* **EXERCISE INSTRUCTIONS**
If a record contains an image, leave the image out and repeat everything else exactly.

* **RECORDS SHOWN**
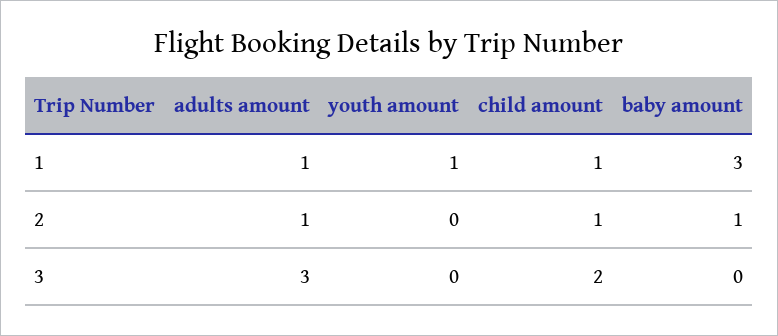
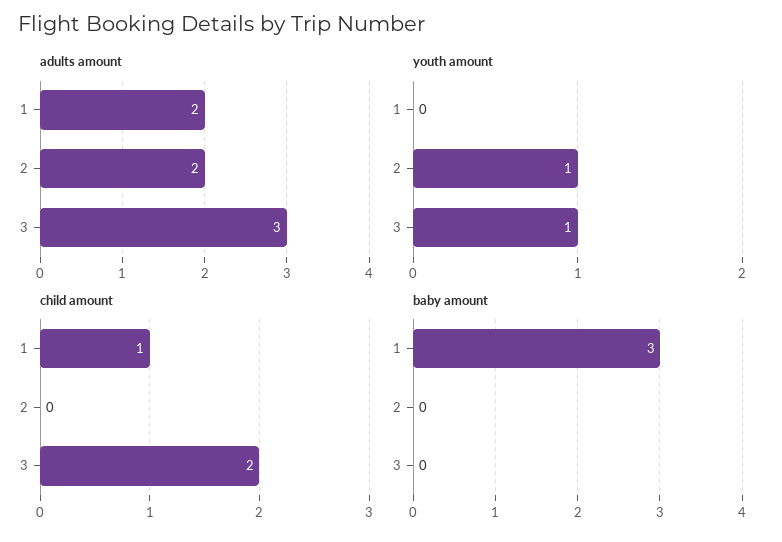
  {
    "adults amount": {
-     "1": 1,
+     "1": 2,
-     "2": 1,
+     "2": 2,
      "3": 3
    },
    "youth amount": {
-     "1": 1,
+     "1": 0,
-     "2": 0,
+     "2": 1,
-     "3": 0
+     "3": 1
    },
    "child amount": {
      "1": 1,
-     "2": 1,
+     "2": 0,
      "3": 2
    },
    "baby amount": {
      "1": 3,
-     "2": 1,
+     "2": 0,
      "3": 0
    }
  }

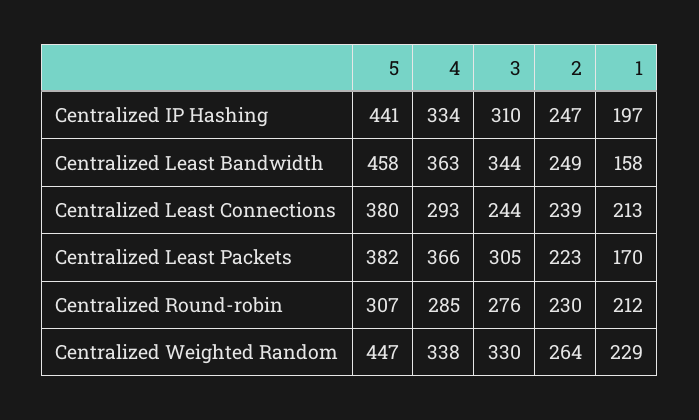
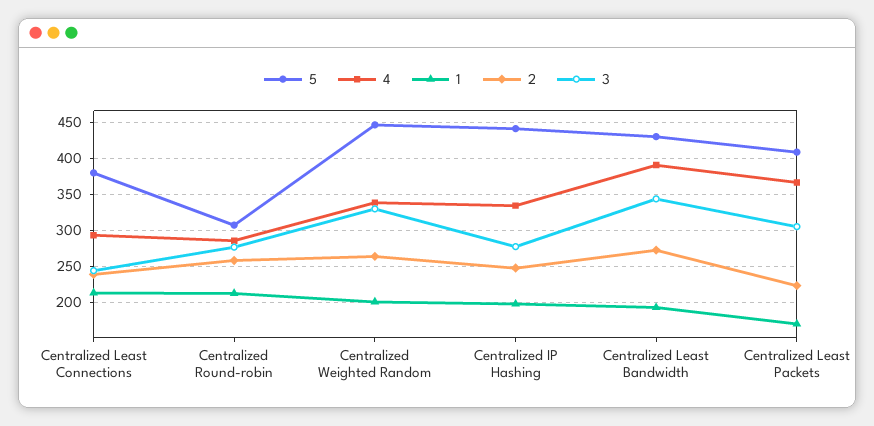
  {
    "5": {
      "Centralized IP Hashing": 441,
-     "Centralized Least Bandwidth": 458,
+     "Centralized Least Bandwidth": 430,
      "Centralized Least Connections": 380,
-     "Centralized Least Packets": 382,
+     "Centralized Least Packets": 410,
      "Centralized Round-robin": 307,
      "Centralized Weighted Random": 447
    },
    "4": {
      "Centralized IP Hashing": 334,
-     "Centralized Least Bandwidth": 363,
+     "Centralized Least Bandwidth": 390,
      "Centralized Least Connections": 293,
      "Centralized Least Packets": 366,
      "Centralized Round-robin": 285,
      "Centralized Weighted Random": 338
    },
    "3": {
-     "Centralized IP Hashing": 310,
+     "Centralized IP Hashing": 280,
      "Centralized Least Bandwidth": 344,
      "Centralized Least Connections": 244,
      "Centralized Least Packets": 305,
      "Centralized Round-robin": 276,
      "Centralized Weighted Random": 330
    },
    "2": {
      "Centralized IP Hashing": 247,
-     "Centralized Least Bandwidth": 249,
+     "Centralized Least Bandwidth": 270,
      "Centralized Least Connections": 239,
      "Centralized Least Packets": 223,
-     "Centralized Round-robin": 230,
+     "Centralized Round-robin": 260,
      "Centralized Weighted Random": 264
    },
    "1": {
      "Centralized IP Hashing": 197,
-     "Centralized Least Bandwidth": 158,
+     "Centralized Least Bandwidth": 190,
      "Centralized Least Connections": 213,
      "Centralized Least Packets": 170,
      "Centralized Round-robin": 212,
-     "Centralized Weighted Random": 229
+     "Centralized Weighted Random": 200
    }
  }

* **SOLUTION BELOW**
  {
    "adults amount": {
-     "1": 1,
+     "1": 2,
-     "2": 1,
+     "2": 2,
      "3": 3
    },
    "youth amount": {
-     "1": 1,
+     "1": 0,
-     "2": 0,
+     "2": 1,
-     "3": 0
+     "3": 1
    },
    "child amount": {
      "1": 1,
-     "2": 1,
+     "2": 0,
      "3": 2
    },
    "baby amount": {
      "1": 3,
-     "2": 1,
+     "2": 0,
      "3": 0
    }
  }

  {
    "5": {
      "Centralized IP Hashing": 441,
-     "Centralized Least Bandwidth": 458,
+     "Centralized Least Bandwidth": 430,
      "Centralized Least Connections": 380,
-     "Centralized Least Packets": 382,
+     "Centralized Least Packets": 410,
      "Centralized Round-robin": 307,
      "Centralized Weighted Random": 447
    },
    "4": {
      "Centralized IP Hashing": 334,
-     "Centralized Least Bandwidth": 363,
+     "Centralized Least Bandwidth": 390,
      "Centralized Least Connections": 293,
      "Centralized Least Packets": 366,
      "Centralized Round-robin": 285,
      "Centralized Weighted Random": 338
    },
    "3": {
-     "Centralized IP Hashing": 310,
+     "Centralized IP Hashing": 280,
      "Centralized Least Bandwidth": 344,
      "Centralized Least Connections": 244,
      "Centralized Least Packets": 305,
      "Centralized Round-robin": 276,
      "Centralized Weighted Random": 330
    },
    "2": {
      "Centralized IP Hashing": 247,
-     "Centralized Least Bandwidth": 249,
+     "Centralized Least Bandwidth": 270,
      "Centralized Least Connections": 239,
      "Centralized Least Packets": 223,
-     "Centralized Round-robin": 230,
+     "Centralized Round-robin": 260,
      "Centralized Weighted Random": 264
    },
    "1": {
      "Centralized IP Hashing": 197,
-     "Centralized Least Bandwidth": 158,
+     "Centralized Least Bandwidth": 190,
      "Centralized Least Connections": 213,
      "Centralized Least Packets": 170,
      "Centralized Round-robin": 212,
-     "Centralized Weighted Random": 229
+     "Centralized Weighted Random": 200
    }
  }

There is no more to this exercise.